Del resto, l’etica del vegetarianismo era già allora un simbolo di pace che voleva denunciare i maltrattamenti a cui erano sottoposti altri essere viventi, qualcosa di molto simile alle battaglie che le suffragette portavano avanti instancabilmente contro chi le trattava come persone con minore dignità.
Movimento trasversale
Dopo il caso di Marsh e Leigh e le colazioni al ristorante di Miles per tutte le attiviste scarcerate, il vegetarianismo e la battaglia per i diritti delle donne iniziarono ad andare a braccetto, tanto che in tutto il Regno Unito si moltiplicarono eventi e cene per sostenere le libertà politiche delle donne in ristoranti che proponevano solo piatti privi di carne.
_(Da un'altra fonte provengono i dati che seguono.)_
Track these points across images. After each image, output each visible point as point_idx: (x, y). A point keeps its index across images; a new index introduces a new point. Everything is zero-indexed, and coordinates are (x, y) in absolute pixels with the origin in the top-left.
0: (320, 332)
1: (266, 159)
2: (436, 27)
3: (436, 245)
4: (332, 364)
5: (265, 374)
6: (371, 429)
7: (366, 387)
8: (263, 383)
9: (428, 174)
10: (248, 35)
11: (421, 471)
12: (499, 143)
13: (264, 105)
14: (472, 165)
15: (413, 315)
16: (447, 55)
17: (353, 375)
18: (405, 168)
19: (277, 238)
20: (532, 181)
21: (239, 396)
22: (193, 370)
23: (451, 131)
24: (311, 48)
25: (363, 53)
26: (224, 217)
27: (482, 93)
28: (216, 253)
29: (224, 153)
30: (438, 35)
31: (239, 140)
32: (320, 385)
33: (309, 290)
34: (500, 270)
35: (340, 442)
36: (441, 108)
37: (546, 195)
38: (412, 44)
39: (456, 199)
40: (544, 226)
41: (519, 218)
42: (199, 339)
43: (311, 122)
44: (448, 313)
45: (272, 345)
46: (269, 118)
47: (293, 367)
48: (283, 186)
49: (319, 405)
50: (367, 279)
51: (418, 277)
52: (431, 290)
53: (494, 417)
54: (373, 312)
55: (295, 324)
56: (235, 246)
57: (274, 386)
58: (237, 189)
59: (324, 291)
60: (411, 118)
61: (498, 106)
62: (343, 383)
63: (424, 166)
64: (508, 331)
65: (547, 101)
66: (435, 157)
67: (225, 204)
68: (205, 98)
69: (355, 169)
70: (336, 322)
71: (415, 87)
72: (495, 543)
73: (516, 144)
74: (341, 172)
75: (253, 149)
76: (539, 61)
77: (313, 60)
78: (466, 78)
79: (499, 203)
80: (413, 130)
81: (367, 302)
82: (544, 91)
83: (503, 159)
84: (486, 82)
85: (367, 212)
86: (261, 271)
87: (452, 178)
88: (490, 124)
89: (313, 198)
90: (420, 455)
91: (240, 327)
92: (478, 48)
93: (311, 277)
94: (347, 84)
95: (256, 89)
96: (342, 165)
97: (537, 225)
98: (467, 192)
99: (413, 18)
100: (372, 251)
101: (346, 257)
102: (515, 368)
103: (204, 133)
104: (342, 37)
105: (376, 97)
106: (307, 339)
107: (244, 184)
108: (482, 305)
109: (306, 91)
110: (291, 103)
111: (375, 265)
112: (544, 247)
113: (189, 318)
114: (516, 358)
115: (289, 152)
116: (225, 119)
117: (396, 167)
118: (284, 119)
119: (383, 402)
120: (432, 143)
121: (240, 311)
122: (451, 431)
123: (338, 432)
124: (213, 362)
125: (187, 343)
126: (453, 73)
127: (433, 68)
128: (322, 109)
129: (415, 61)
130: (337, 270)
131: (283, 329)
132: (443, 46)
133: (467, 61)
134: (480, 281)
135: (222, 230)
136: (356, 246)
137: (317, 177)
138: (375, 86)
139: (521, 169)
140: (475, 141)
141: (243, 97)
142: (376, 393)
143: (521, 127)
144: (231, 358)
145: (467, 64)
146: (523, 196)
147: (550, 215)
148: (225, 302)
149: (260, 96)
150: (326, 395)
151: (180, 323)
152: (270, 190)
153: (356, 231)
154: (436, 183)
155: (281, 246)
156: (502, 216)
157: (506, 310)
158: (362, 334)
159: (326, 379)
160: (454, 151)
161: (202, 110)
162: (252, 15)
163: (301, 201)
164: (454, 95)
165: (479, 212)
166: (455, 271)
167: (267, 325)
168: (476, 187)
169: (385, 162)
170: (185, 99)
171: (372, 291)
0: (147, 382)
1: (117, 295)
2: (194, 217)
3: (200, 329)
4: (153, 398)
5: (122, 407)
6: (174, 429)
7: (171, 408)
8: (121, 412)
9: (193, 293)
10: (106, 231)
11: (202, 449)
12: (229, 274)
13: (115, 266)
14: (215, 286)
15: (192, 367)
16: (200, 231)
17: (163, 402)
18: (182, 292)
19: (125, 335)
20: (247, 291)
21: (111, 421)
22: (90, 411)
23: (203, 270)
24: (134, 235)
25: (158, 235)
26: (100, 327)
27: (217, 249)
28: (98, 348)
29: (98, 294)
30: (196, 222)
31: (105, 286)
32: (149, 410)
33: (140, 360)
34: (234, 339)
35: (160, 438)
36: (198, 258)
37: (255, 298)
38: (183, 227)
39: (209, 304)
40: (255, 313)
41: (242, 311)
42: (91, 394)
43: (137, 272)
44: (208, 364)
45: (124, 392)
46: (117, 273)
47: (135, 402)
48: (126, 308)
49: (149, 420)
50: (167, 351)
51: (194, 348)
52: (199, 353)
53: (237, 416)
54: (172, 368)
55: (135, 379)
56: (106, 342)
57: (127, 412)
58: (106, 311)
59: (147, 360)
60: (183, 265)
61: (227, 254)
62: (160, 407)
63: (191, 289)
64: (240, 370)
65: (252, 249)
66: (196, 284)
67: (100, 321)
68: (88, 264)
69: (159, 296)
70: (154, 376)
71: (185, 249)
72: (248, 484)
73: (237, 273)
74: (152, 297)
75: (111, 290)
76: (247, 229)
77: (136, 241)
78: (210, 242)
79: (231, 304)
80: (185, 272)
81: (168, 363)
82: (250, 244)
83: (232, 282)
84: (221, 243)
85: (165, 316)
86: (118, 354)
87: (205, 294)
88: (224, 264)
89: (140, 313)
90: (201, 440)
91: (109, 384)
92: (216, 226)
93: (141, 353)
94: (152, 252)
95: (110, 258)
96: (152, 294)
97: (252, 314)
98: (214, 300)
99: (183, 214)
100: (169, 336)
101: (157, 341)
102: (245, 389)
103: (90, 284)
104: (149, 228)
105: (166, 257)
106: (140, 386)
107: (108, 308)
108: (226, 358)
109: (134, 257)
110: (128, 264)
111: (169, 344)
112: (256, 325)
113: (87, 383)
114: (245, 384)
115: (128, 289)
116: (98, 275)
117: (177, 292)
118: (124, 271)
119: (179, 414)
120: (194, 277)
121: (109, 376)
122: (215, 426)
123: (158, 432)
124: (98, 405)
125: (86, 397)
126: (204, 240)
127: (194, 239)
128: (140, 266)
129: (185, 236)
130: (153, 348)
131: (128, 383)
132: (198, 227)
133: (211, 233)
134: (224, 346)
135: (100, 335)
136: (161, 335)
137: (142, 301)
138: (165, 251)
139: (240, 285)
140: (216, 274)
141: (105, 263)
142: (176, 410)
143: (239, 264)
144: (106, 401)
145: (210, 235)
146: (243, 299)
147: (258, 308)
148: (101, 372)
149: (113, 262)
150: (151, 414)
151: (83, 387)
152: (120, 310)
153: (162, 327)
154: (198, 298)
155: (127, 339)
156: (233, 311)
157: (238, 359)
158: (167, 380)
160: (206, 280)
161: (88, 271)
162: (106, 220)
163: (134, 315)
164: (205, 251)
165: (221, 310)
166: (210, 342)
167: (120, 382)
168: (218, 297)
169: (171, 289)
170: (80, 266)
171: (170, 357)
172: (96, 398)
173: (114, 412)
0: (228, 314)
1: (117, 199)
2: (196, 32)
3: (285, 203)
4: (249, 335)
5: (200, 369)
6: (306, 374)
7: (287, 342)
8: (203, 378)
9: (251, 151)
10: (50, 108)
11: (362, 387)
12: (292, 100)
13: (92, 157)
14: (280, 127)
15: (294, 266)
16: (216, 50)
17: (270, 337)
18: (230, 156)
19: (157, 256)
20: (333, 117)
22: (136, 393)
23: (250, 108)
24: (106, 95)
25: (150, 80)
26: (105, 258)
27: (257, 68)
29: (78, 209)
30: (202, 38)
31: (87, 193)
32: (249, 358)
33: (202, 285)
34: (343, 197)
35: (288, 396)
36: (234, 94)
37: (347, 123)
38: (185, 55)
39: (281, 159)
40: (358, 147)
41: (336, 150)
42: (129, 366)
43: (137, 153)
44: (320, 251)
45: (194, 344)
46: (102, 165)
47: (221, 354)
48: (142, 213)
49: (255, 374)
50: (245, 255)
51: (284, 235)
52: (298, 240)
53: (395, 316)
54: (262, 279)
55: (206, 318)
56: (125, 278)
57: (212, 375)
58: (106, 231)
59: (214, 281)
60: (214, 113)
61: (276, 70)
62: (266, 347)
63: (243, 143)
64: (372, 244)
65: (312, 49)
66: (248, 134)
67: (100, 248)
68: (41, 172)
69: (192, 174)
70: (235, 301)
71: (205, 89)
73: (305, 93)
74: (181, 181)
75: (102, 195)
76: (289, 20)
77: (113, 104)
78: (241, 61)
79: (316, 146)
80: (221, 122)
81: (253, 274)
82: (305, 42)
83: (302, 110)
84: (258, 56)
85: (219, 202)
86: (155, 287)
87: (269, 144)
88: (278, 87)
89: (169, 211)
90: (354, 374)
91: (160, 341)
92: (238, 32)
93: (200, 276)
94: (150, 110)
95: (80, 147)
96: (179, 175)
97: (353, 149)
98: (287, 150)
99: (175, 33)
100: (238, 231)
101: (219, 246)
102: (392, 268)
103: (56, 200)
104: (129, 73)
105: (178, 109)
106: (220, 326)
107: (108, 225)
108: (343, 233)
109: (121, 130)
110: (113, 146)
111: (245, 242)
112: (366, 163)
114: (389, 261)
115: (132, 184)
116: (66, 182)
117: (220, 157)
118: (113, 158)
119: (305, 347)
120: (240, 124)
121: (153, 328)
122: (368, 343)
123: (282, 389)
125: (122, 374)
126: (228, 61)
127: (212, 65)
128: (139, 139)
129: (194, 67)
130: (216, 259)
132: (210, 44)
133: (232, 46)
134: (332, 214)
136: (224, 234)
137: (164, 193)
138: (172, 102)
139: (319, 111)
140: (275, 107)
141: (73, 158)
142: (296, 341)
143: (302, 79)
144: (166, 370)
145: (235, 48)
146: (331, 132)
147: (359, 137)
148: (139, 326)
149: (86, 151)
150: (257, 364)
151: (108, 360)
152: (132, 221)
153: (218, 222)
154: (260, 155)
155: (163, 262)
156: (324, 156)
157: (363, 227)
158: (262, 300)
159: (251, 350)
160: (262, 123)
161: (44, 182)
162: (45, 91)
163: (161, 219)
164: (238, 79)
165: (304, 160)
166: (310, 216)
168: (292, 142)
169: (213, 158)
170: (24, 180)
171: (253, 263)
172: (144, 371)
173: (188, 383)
I ristoranti vegetariani diventarono tanto importanti per i sostenitori del suffragio femminile che perfino la Women’s freedom league (la Lega per la libertà delle donne, Wfl) finì per aprirne alcuni, dove organizzava eventi e raccoglieva fondi per la causa.
Anne Cobden-Sanderson era una delle suffragette più in vista allora. Partecipò in prima persona al cosiddetto venerdì nero del novembre 1910, quando una delegazione di suffragette fu aggredita pesantemente dalla polizia mentre cercava di avvicinarsi al parlamento, e fu un’importante affiliata della National food reform association, fondata a Londra.
C’era anche lei all’incontro da cui nacque l’associazione e in quello stesso anno pubblicò How I became a vegetarian (Come sono diventata vegetariana), stampato dalle edizioni Doves fondate da suo marito. Il movimento vegetariano era praticamente trasversale alle classi sociali. In quegli anni attirò donne come Lytton e Cobden-Sanderson che provenivano da famiglie ricche e, nel caso di Lytton, perfino aristocratiche, e, al tempo stesso, abbracciò anche suffragette di origine operaia. Come Leonora Cohen, cresciuta dalla madre sarta e vedova.
Alcune pubblicazioni dell’epoca presentavano il vegetarianismo come una scelta allettante per le madri lavoratrici, sottolineando come questa dieta comportasse anche risparmi in termini di denaro e di tempo. Ma spesso, la scelta del meat free nasceva da legami politici. Cohen è stata uno dei primissimi esempi di come il vegetarianismo poteva creare appeal anche a livello di marketing, già allora: quando da adulta aprì un collegio a Harrogate, nello Yorkshire, lo pubblicizzò sulla rivista The Suffragette sottolineando come la ristorazione fosse «curata da specialisti delle diete della riforma». Tradotto, niente carne.
La scelta di questo specifico elemento era già ai tempi degna di nota perché Cohen sapeva che avrebbe attirato non solo alcune donne isolate, ma anche le tante suffragiste spinte verso una dieta non violenta e umanitaria.
Non è un caso se il primo movimento vegetariano della storia recente è nato nel 1847 proprio nel Regno Unito, proprio a pochi centinaia di chilometri da Londra. A Ramsgate, per la precisione, nella contea del Kent.